For me this show attempts to address so many different aspects of our daily behaviors and how they’ve been affected by technology and our culture of consumerism, it's difficult to succinctly write about how I feel about it.
Forgive me while I begin with an anecdote. My little sister (both the youngest and the only girl among my siblings) was, what I would consider, raised quite spoiled. She was brought up believing consumption was expected, admired, and even revered. For a brief period of her younger years, I watched as she obsessed over the American Girl dolls - which so aptly package contemporary consumerism into a single box (or several if you can afford the accessories). I remember being struck by the concept that families were spending hundreds of dollars so that their children could simultaneously own and become their doll. Dressing to match and acting out prewritten fantasies that you could purchase for yet a bit more cash. For just over $100, I watched my sister consume herself. She loved it.
Although the years between us are not excessive in number, I sometimes feel as though our childhoods were driven by completely different motives. Perhaps sparked by societal norms, personal preferences, or the general disillusionment of my parents, I (very unlike my sister) spent most of my childhood afternoons on my bicycle with friends. I know I also consumed as a kid. We all do. But I remember consuming adventure and experience equally from the back of my bike and the manipulations of a video game controller rather than through the acquisition of material things. I seem to notice that the volume of items consumed by the average person has only increased since my sister’s or my childhood. I have to ask if this increase (whether invented or actual) in consumption is inherently wrong, or if it’s just the way of that elusive ‘progress’ we all want to make.
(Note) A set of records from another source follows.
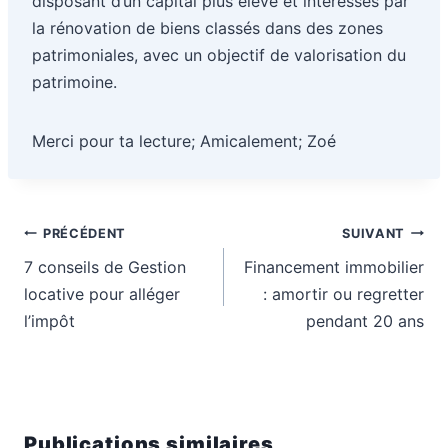
disposant d’un capital plus élevé et intéressés par
la rénovation de biens classés dans des zones
patrimoniales, avec un objectif de valorisation du
patrimoine.
Merci pour ta lecture; Amicalement; Zoé
Navigation
PRÉCÉDENT
SUIVANT
de
7 conseils de Gestion
Financement immobilier
l’article
locative pour alléger
: amortir ou regretter
l’impôt
pendant 20 ans
Publications similaires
We live in a society where we consume more than we produce - we’re forced to. Whether we buy into it or not, we are part of a culture that spends an average of 8 hours a day staring at a screen (according to 2014 research by internet analyst Mary Meeker). That number is bad enough on its own, but layered into those 8 hours are the majority of the 5000 ads we see every day (NY Times). Even as I look around I can visibly count more than 10 product names and brand symbols from where I’m sitting… in a park.
I’m writing this post on my laptop while I listen to music on one device and text two friends, one in California and one in London, on another. We spend so much of our waking lives plugged in and awaiting instructions from our devices that it's hard to imagine a world without them. I read the other day that more than half of millennials would rather give up their sense of smell than their smartphones. I look to the future with great awe of the technological advancements we have yet to accomplish, and great hope that we as people will not lose sight of our human connection in pursuit of them. To me, this project represents that hope - or at least a piece of it. Consumed reminds me to address our culture of consumerism with a grain of salt. It has been that ever more necessary reminder that I need to take a break from the screens and spend some time with the people around me. I hope it makes you think about doing the same.